**Problem description:** Copy each entry below exactly as it appears.

**Dataset:**
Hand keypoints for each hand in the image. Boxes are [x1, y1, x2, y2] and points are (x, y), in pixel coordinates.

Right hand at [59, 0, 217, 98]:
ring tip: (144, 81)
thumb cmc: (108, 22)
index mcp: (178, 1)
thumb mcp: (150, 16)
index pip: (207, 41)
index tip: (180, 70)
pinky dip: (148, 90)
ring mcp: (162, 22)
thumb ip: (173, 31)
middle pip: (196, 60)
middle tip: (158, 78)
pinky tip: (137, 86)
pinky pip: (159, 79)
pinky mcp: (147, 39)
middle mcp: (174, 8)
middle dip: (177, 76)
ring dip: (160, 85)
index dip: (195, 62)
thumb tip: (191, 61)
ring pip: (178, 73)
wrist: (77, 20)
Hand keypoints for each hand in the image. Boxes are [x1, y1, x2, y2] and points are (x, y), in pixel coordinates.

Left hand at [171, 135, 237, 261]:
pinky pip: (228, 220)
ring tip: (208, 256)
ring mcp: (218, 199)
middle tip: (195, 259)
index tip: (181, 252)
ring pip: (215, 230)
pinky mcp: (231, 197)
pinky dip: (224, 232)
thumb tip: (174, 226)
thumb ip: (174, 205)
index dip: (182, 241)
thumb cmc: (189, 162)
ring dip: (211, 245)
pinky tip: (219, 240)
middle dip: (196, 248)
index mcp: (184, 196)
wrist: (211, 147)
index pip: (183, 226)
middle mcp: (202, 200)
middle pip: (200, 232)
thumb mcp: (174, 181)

**Solution for this task:**
Hand keypoints for each hand in the image. Boxes are [x1, y1, x2, y2] and points are (x, y), in pixel coordinates.

Right hand at [59, 0, 217, 98]:
ring tip: (144, 81)
thumb cmc: (108, 22)
index mcp: (178, 1)
thumb mcp: (150, 16)
index pip: (207, 41)
index tip: (180, 70)
pinky dip: (148, 90)
ring mcp: (162, 22)
thumb ip: (173, 31)
middle pip: (196, 60)
middle tip: (158, 78)
pinky tip: (137, 86)
pinky pip: (159, 79)
pinky mcp: (147, 39)
middle mcp: (174, 8)
middle dip: (177, 76)
ring dip: (160, 85)
index dip: (195, 62)
thumb tip: (191, 61)
ring pip: (178, 73)
wrist: (77, 20)
Hand keypoints for each hand in the image. Boxes are [x1, y1, x2, y2] and points are (x, y), in pixel coordinates.

Left hand at [171, 135, 237, 261]:
pinky pip: (228, 220)
ring tip: (208, 256)
ring mcp: (218, 199)
middle tip: (195, 259)
index tip: (181, 252)
ring pip: (215, 230)
pinky mcp: (231, 197)
pinky dip: (224, 232)
thumb tip: (174, 226)
thumb ip: (174, 205)
index dip: (182, 241)
thumb cmc: (189, 162)
ring dip: (211, 245)
pinky tip: (219, 240)
middle dip: (196, 248)
index mcp: (184, 196)
wrist: (211, 147)
index pip: (183, 226)
middle mcp: (202, 200)
middle pip: (200, 232)
thumb mcp: (174, 181)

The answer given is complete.